Two ordinances were passed this week by City Council. Both will affect the Venice homeless and their possessions in parks and city areas. Both ordinances will become effective early July when Mayor Eric Garcetti signs them and they are published.

Basically, both ordinances define bulky items and establish that they may be removed and destroyed without prior notice.

    Bulky item or Bulky items means any item, with the exception of a tent, that is too large to fit in one of the City’s 60-gallon trash containers with the lid closed, including but not limited to a mattress, couch, chair or other furniture or appliance.

    A tent is considered a bulky item, unless permitted, in a park area and will be removed and destroyed. A tent in a public area must be there only from 9 pm to 6 am. Other than those hours it will be in violation.

Personal property placed in a public area for 24 hours or more shall be considered stored and subject to removal. In addition it cannot be temporarily moved and put back on a regular basis.

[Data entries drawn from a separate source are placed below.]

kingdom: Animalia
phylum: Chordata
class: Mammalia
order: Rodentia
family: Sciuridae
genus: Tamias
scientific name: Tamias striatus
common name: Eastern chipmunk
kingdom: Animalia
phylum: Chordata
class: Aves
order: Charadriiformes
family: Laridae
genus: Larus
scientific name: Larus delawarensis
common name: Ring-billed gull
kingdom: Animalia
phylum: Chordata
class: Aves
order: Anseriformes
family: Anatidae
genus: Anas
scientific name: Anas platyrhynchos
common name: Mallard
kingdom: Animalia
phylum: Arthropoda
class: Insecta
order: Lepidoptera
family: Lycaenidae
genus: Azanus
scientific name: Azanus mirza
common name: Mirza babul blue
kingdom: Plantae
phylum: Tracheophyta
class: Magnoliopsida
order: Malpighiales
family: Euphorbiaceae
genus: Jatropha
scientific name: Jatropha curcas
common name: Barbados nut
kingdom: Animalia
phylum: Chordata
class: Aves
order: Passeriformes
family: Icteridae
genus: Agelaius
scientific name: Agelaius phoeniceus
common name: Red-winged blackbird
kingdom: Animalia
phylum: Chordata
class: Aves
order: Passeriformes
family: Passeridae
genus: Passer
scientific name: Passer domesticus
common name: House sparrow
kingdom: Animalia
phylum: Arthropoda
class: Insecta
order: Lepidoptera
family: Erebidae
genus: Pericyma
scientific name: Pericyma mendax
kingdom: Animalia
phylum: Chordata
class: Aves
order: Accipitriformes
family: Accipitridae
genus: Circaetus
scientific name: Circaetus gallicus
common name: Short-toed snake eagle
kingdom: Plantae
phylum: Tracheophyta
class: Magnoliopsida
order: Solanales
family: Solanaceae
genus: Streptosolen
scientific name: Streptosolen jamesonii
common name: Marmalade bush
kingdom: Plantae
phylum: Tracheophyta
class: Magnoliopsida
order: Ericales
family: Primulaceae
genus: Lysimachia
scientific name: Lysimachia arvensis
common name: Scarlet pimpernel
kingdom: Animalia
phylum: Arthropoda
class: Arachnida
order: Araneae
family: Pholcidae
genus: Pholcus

    Moving Personal Property to another location in a Public Area or returning Personal Property to the same block on a daily or regular basis shall not be considered to be removing the Personal Property from a Public Area. The City may remove and impound such Stored Personal Property after providing 24-hour written notice.

Both ordinances define that notification of personal property removal will be 24 hours rather than the present 72 hours. Personal items remaining after 24 hours will be removed to storage at a designated place for 90 days as they presently are.

This ordinance, amending subsections B and I of Section 63.44 of Chapter VI of Los Angeles Municipal Code (LAMC), will restrict the possession of non-permitted bulky items and tents, and prohibit storage of personal property within the limits of any park, including a Park consisting of beaches and water recreation areas. All City parks will be affected, as will Venice Beach Park, which also includes Ocean Front Walk.

This ordinance, which repeals and replaces Section 56.11, Article 6, Chapter V of LAMC, will prohibit the storage of personal property in public areas.

Trees are County’s; Will Address in October

Beach Foliage

Trees belong to County. It is settled. Last week there was discussion as to whether the trees growing on the beach side of the jetty belonged to City or County. Carol Baker, division chief, community and marketing services for Department of Beaches and Harbors said she would look into it and get back to Update. This she did.

“The trees are in an area maintained by our Department and are the result of windblown seeds,” wrote Baker. “We’ve included them in the Marina’s tree inventory and will address them — likely by pruning or removal — when the bird-nesting season is over in October, and we have environmental clearance to proceed.

“If there’s an obvious nuisance-level issue that arises between now and the end of nesting season, we’ll address it.”